__Texto para análise__
________________________
O) Consta no ponto 12 da ata n° 14, junta como doc n° 3 com o requerimento inicial dos autos apenso, que «em carta de 30.7.2013, um candidato fez chegar ao júri um print screen de uma página, também do fórum www.formpsp.pt, de 18.6, data em que ainda decorriam as provas, de um participante no fórum que não é possível identificar nessa impressão, com a seguinte mensagem: «Fui o primeiro a fazer as provas para os psicos. No dia seguinte já todos sabiam resultados e um outro quadro (...) para o fim já sabem a sabem a solução dos 20 problemas e já sabem as respostas ao quadro. Digo-te mais ... ligaram-me a perguntar se queria o quadro ... eu respondi que já tinha feito o dito cujo.
P) Consta no ponto 13 da ata n° 14, junta como doc n° 3 com o requerimento inicial dos autos apensos, que «também em carta datada de 2.8.2013, um outro candidato acompanha a sua reclamação com uma impressão de uma página do Facebook, com uma mensagem datada de 25.7.2013, de um perfil em nome de A........, que se intitula como pertencendo ao Comando de Setúbal, existindo um candidato A........ no concurso, desse comando, com os seguintes dizeres, entre outros: «só sei que vi uma mensagem de um colega com parte do teste em pdf... por azar o colega já o tinha feito quando a recebeu».
Q) Consta no ponto 14 da ata n° 14, junta como doc n° 3 com o requerimento inicial dos autos apensos, que «muitos candidatos fizeram chegar ao júri reclamações da forma como alguns candidatos que saiam da prova transmitiam aos seguintes informações sobre a mesma».
R) Assim, em 14.8.2013 o júri considerando as situações descritas, sobretudo nos pontos n° 10 a 14 da ata n° 14 junta como doc n° 3 com o requerimento inicial dos autos apensos, aliadas ao elevado número de notas 20 na prova psicológica, decidiu ser «forte convicção dos membros do júri que alguns candidatos já tinham bastante informação sobre a prova e mesmo que a poderão ter realizado de modo fraudulento. Não pode, por isso, em consciência, propor a V Exa., senhor Diretor Nacional uma lista de ordenação final para homologação tendo em conta esses factos descritos, que considera muito graves.
________________________
__Secção de registos__

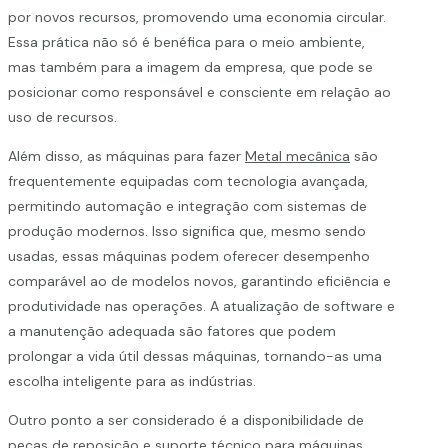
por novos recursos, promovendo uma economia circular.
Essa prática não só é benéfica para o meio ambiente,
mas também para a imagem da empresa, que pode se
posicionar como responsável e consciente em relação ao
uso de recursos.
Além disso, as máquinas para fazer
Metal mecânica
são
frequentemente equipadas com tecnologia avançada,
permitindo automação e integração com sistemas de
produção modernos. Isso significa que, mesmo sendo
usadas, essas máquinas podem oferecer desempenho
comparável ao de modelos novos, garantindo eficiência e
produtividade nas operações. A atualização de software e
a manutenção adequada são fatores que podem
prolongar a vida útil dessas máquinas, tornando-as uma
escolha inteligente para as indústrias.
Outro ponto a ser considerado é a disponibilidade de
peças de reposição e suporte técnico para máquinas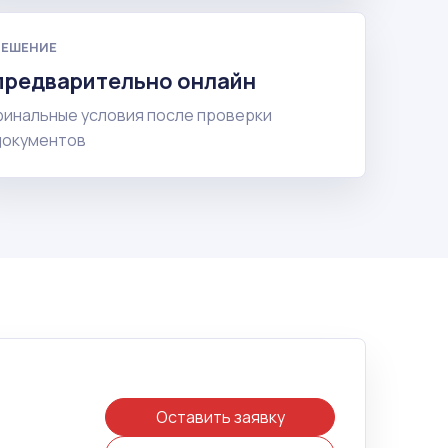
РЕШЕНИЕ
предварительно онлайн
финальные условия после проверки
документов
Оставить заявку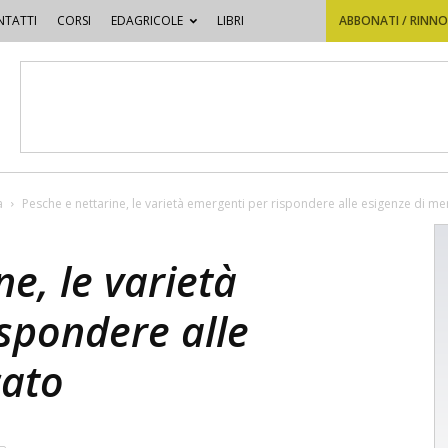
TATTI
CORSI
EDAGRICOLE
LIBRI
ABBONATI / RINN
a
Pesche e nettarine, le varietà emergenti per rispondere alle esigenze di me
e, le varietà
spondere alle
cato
________________________
__Tarefa__
Indique se cada afirmação concorda com o texto sobre as atas do júri do concurso. Responda sim ou não e transcreva as palavras do texto que decidem a resposta.
1. A mensagem do Facebook mencionada no ponto 13 tinha a data de 25.7.2013.
2. Na impressão da página do fórum era possível identificar o participante que escreveu a mensagem.
3. O júri propôs ao Diretor Nacional uma lista de ordenação final para homologação.

__Resposta__
1. Sim: «com uma mensagem datada de 25.7.2013».
2. Não: «de um participante no fórum que não é possível identificar nessa impressão».
3. Não: «Não pode, por isso, em consciência, propor a V Exa., senhor Diretor Nacional uma lista de ordenação final para homologação».